Ingredients:
- 2 tablespoons olive oil (30 ml)
- 1 large onion, chopped (about 1 ½ cups)
- 2 bell peppers (one red, one green), chopped (about 2 cups)
- 2 cloves garlic, minced
- 1 jalapeño pepper, seeded and minced (optional)
- 1 (28 ounce) can crushed tomatoes (794g)
- 1 (15 ounce) can tomato sauce (425g)
- 1 cup vegetable broth (240 ml) (low sodium is best)
- 1 (15 ounce) can kidney beans, drained and rinsed (425g)
- 1 (15 ounce) can black beans, drained and rinsed (425g)
- 1 (15 ounce) can cannellini beans, drained and rinsed (425g)
- 1 cup frozen corn kernels (150g)
- 1 large carrot, peeled and diced (100g)
- 2 tablespoons chili powder
- 1 teaspoon ground cumin
- 1 teaspoon smoked paprika
- ½ teaspoon dried oregano
- ½ teaspoon garlic powder
- ¼ teaspoon cayenne pepper (optional, for heat)
- Salt and freshly ground black pepper to taste
- Shredded cheddar cheese (Optional)
- Sour cream or Greek yogurt (Optional)
- Chopped fresh cilantro (Optional)
- Diced red onion (Optional)
- Avocado slices (Optional)
- Tortilla chips (Optional)
Instructions:
- Heat olive oil in the Dutch oven.
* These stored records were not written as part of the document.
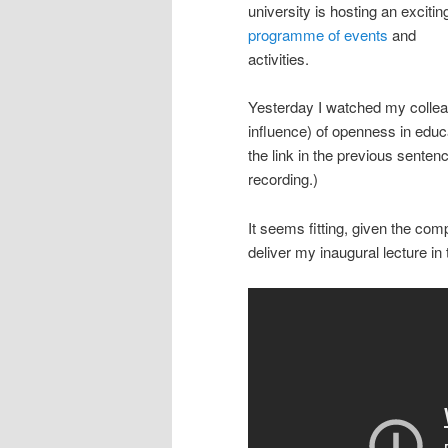
university is hosting an excitin
programme of events
and
activities.
Yesterday I watched my colle
influence) of openness in educ
the link in the previous senten
recording.)
It seems fitting, given the co
deliver my inaugural lecture in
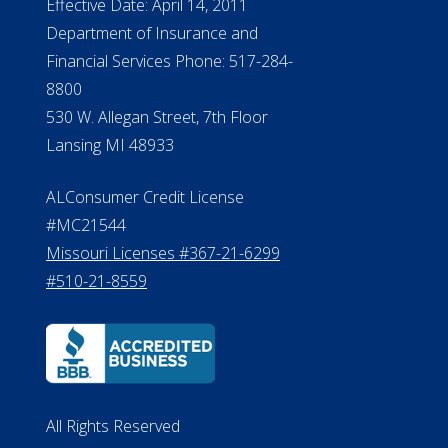
Effective Date: April 14, 2011
Department of Insurance and
Financial Services Phone: 517-284-
8800
530 W. Allegan Street, 7th Floor
Lansing MI 48933
ALConsumer Credit License
#MC21544
Missouri Licenses #367-21-6299
#510-21-8559
All Rights Reserved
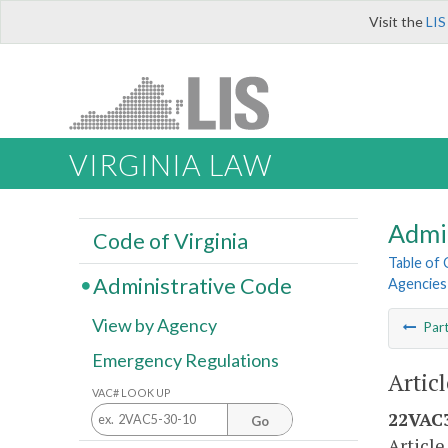
Visit the
LIS
VIRGINIA LAW
Admi
Code of Virginia
Table of
Administrative Code
Agencies
View by Agency
Par
Emergency Regulations
Artic
VAC# LOOK UP
22VAC3
Go
Article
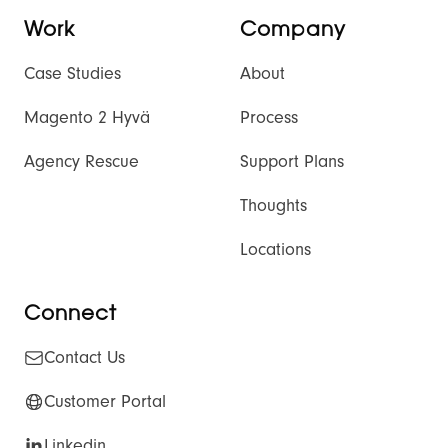
Work
Company
Case Studies
About
Magento 2 Hyvä
Process
Agency Rescue
Support Plans
Thoughts
Locations
Connect
Contact Us
Customer Portal
Linkedin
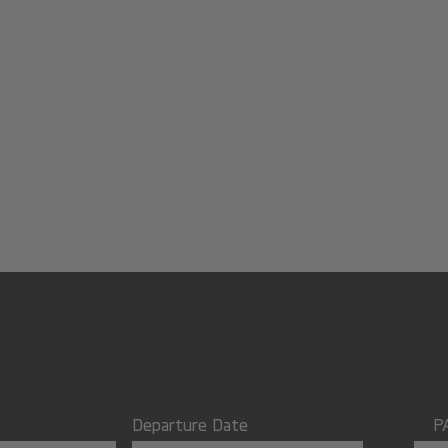
Departure Date
P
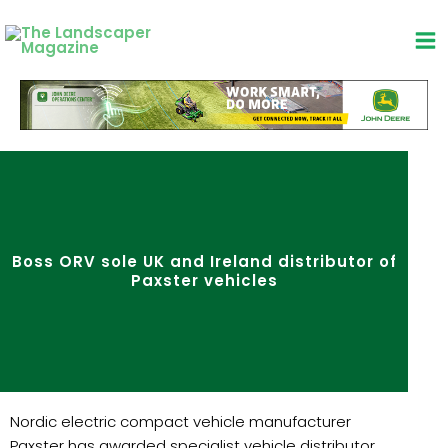
Skip
to
content
Boss ORV sole UK and Ireland distributor of
Paxster vehicles
Nordic electric compact vehicle manufacturer
Paxster has awarded specialist vehicle distributor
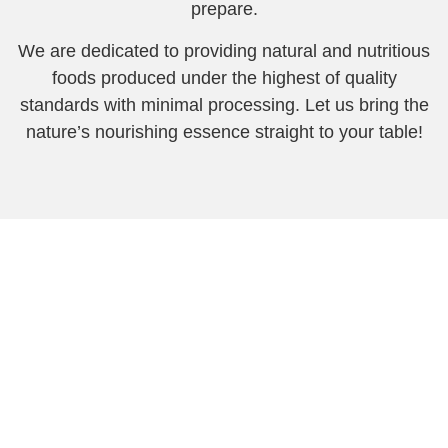
prepare.
We are dedicated to providing natural and nutritious
foods produced under the highest of quality
standards with minimal processing. Let us bring the
nature’s nourishing essence straight to your table!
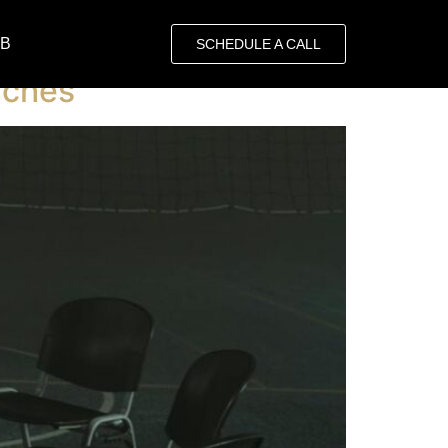
OB
SCHEDULE A CALL
rches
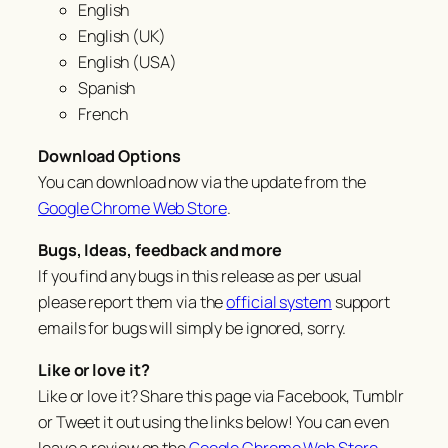
English
English (UK)
English (USA)
Spanish
French
Download Options
You can download now via the update from the
Google Chrome Web Store
.
Bugs, Ideas, feedback and more
If you find any bugs in this release as per usual
please report them via the
official system
support
emails for bugs will simply be ignored, sorry.
Like or love it?
Like or love it? Share this page via Facebook, Tumblr
or Tweet it out using the links below! You can even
Add onion and bell peppers and sauté until softened. Stir in garlic and jalapeño (if using) and cook until fragrant.
- Stir in crushed tomatoes, tomato sauce, and vegetable broth. Bring to a simmer.
- Add kidney beans, black beans, cannellini beans, frozen corn, and diced carrot.
- Stir in chili powder, cumin, smoked paprika, oregano, garlic powder, and cayenne pepper (if using). Season with salt and pepper to taste.
- Reduce heat to low, cover, and simmer for at least 30 minutes, or up to an hour, stirring occasionally, to allow the flavors to meld. The longer it simmers, the better it tastes!
- Taste and adjust seasonings as needed. Add more chili powder for a richer flavor, cayenne for more heat, or salt and pepper to taste.
- Ladle into bowls and garnish with desired toppings (shredded cheese, sour cream, cilantro, red onion, avocado, tortilla chips).